その気持ちはよくわかりますが、ここは重要なポイントです。
社会不安障害が病気でなければ、「自信が付く=苦しみがただちに解消される」ということになるでしょうが、病気はそんなに単純なものではありません。
たとえば、風邪であっても、確かに休養を十分にとって快方には向かっているのだけれどもまだ咳が出る、というようなことはよくあります。
そういうときに「昨夜はぐっすりと眠れてだいぶ身体が楽になってきたと感じたのに咳が出たということは、全然治っていないということなのだろうか。
自分の風邪は一生よくならないんだ」と思いつめるでしょうか。
そんなことはないと思います。
ただ、「風邪はよくなってきているけれども、まだ咳が出るんだな。
引き続き注意しよう」と思うのではないでしょうか。
どちらも病気という点では同じであるのに、風邪と社会不安障害で捉え方がこんなにも違うということは、もちろん病気自体の慢性度や複雑さもありますが、何と言っても、風邪の経過はよく知られているけれども社会不安障害の経過はあまり知られていない、というところに最大の理由があるのだと思います。
これは、本書で繰り返しお伝えしている「コントロール感覚」の問題につながります。
風邪はよほどこじらせない限り、だいたいの人にとって「こういうことに注意すればだいたいこれくらいで治る」ということがわかっています。
こじらせたときですら、「ああ、〇〇のせいでこじらせたな」と認識することができます。

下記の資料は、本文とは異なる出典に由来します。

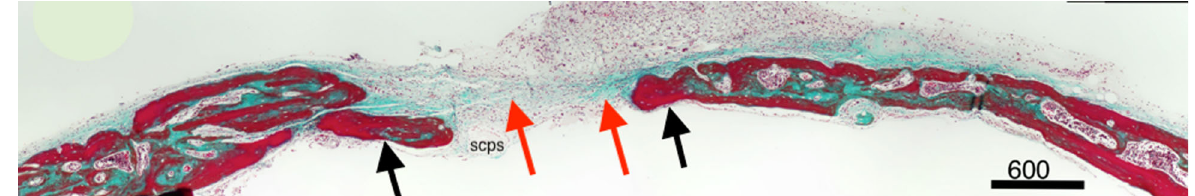
Fig. 12 Photomicrograph of Masson trichrome staining of the critical size bone defect grafted with DSM/SCPC/hBMSC showing new bone formation and maturation. Area of bone growth from the edge of the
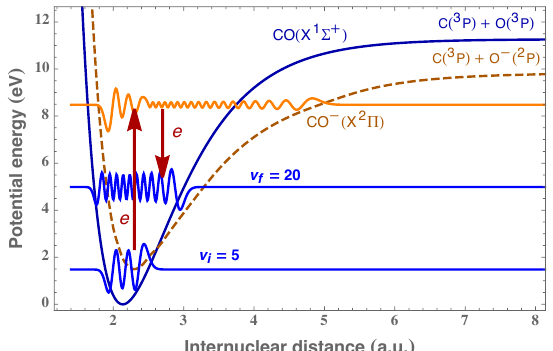
Figure 7. Schematic representation of the vibrational excitation process by electron impact in the case of a CO molecule: in blue, the initial ( v i = 5) and final ( v f = 20) vibrational wave functions of CO are represented. The resonant CO − wave function is reported in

そういう意味では、風邪という病気はコントロール範囲内の病気なのです。
でも、社会不安障害の場合には風邪ほど知られていませんから、治療のプロセスのなかで対人関係上の自信がついてきても、身体症状はしばらく続くということがよく理解されていないのです。
なぜ、対人関係に自信がついても身体症状が起こるのか、ということですが、不安障害における不安反応は、理屈を超えているのが特徴です。
状況をよくよく咀嚼して不安になる、というのではなく、ほとんど条件反射なのです。
社会不安障害の場合は、「人前で話す→不安でドキドキする」というところが、理屈を介さずにつながっているわけです。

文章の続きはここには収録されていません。